I guess I'm a little slow this morning.  How is that supposed to ward off an attacker?


----------



## jleiwig (May 23, 2009)

jkeithrussell said:


> I guess I'm a little slow this morning. How is that supposed to ward off an attacker?


 
stabbing them through the eye with it?  Or any other fleshy body part?


----------



## GaryMadore (May 23, 2009)

jleiwig said:


> stabbing them through the eye with it?  Or any other fleshy body part?



Ahyup: Same as a kubotan:






Neck, groin, armpits...

I like the pen idea: Much more elegant than a keychain...

Cheers!

Gary


----------



## JohnU (May 23, 2009)

Stick Rounder said:


> It is a full functioning ink pen and I agree, they probably won't let it on any airplane.


 Sorry for the misunderstanding.  Well thought out, as long as your on the right/write end of it.


----------



## Fred (May 23, 2009)

A device such as this is not meant to be thrown as was spoken about above. Remember one thing about throwing a weapon, If it doesn't do the job it can then be picked up by the assailant and will be used against you who are now unarmed as you just gave them your weapon!

One of the easiest killing points - and I mean stone dead - is just above the ear along the temple. A hard jab with this to the temple and down they go folks. No problem!

Of course some defensive training would be prudent to have prior to even believing that this or the kubotan can be used effectively right out of the box.

The biggest problem would exist in getting these devices in your hand in time to use it. "Er, wait a second Mr. Badperson, I have to retrieve my weapon ..."

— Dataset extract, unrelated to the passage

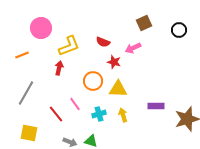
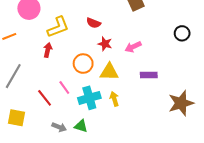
black circle: (179, 30) -> (182, 33), moved
pink arrow: (133, 48) -> (133, 47), moved
purple rectangle: (156, 106) -> (149, 75), moved
cyan cross: (99, 114) -> (89, 98), size x1.5

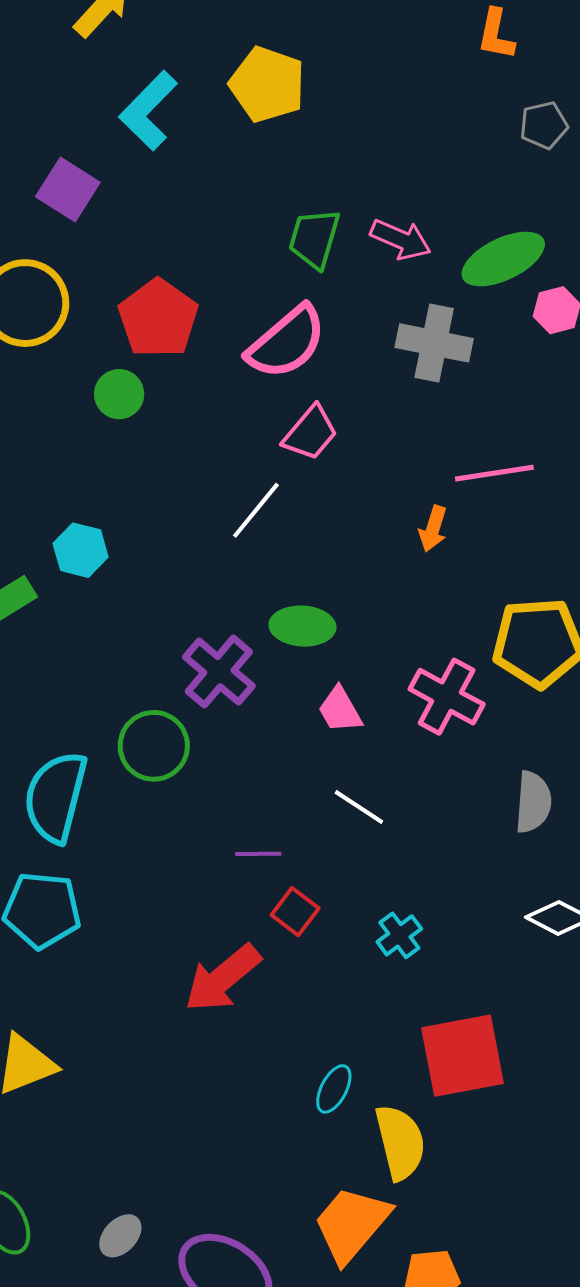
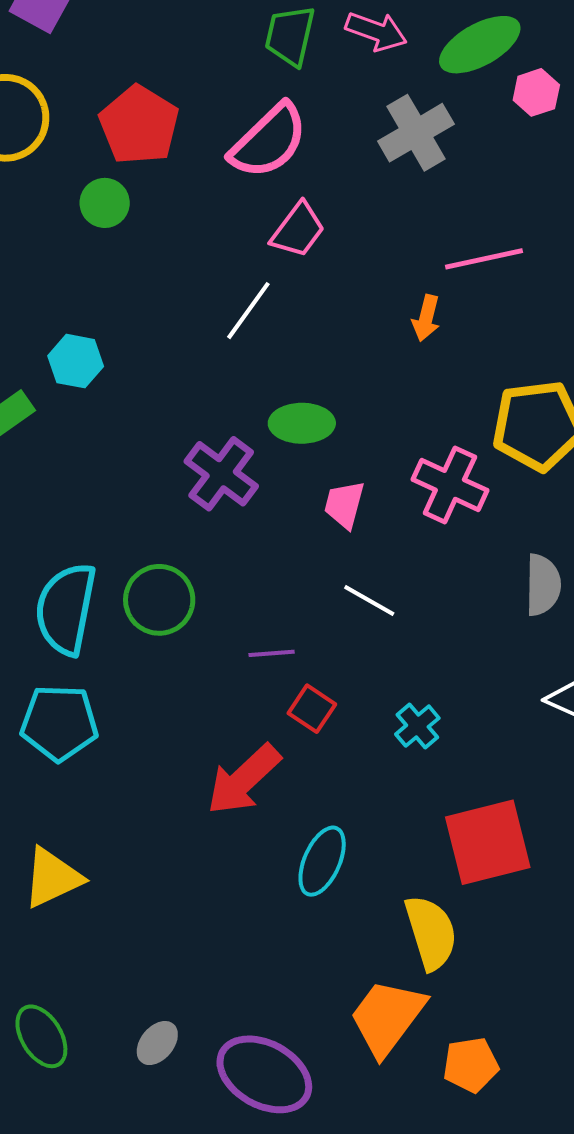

*Be aware of your surroundings* and if anything - and I mean anything seems out of sorts - get out of the area ASAP and don't look back. It is definitely better to be a bit late that a lot dead or hurt!


----------



## bitshird (May 23, 2009)

jkeithrussell said:


> I guess I'm a little slow this morning.  How is that supposed to ward off an attacker?


I believe you could stab some attacker, I believe it would cause enough pain they might break off their attempt, But on the other hand "Never bring a pen to a gunfight"
It is a nice looking pen, I like it.


----------



## AceMrFixIt (May 23, 2009)

jkeithrussell said:


> I guess I'm a little slow this morning. How is that supposed to ward off an attacker?


 
Wouldn't want it sticking in my eye........or anywhere else for that matter....... Nice job.


----------



## woodtreker (Jun 2, 2009)

It is strange...  I got on the plane with a golf umbrella that was metal tipped with a carbon rod...  That baby could really do damage...  BUT they took away my wife's folding scissors that had a inch long blade...    And by the way almost ANY pen can be a formidable weapon if yielded correctly...  Even a Slimline...  Maybe we need start handling out self defense lessons with our pens????


----------



## cnirenberg (Jun 2, 2009)

Nice.  All you need to do is make the clip part a trigger which when pushed releases the pointed end at your appointed target with the help of some industrial springs launches at mach speed....That's cool.  You can do some serious pain with a good kubotan other than just poking, and the sort, and if it actually could write.... I would like to see one of those.


----------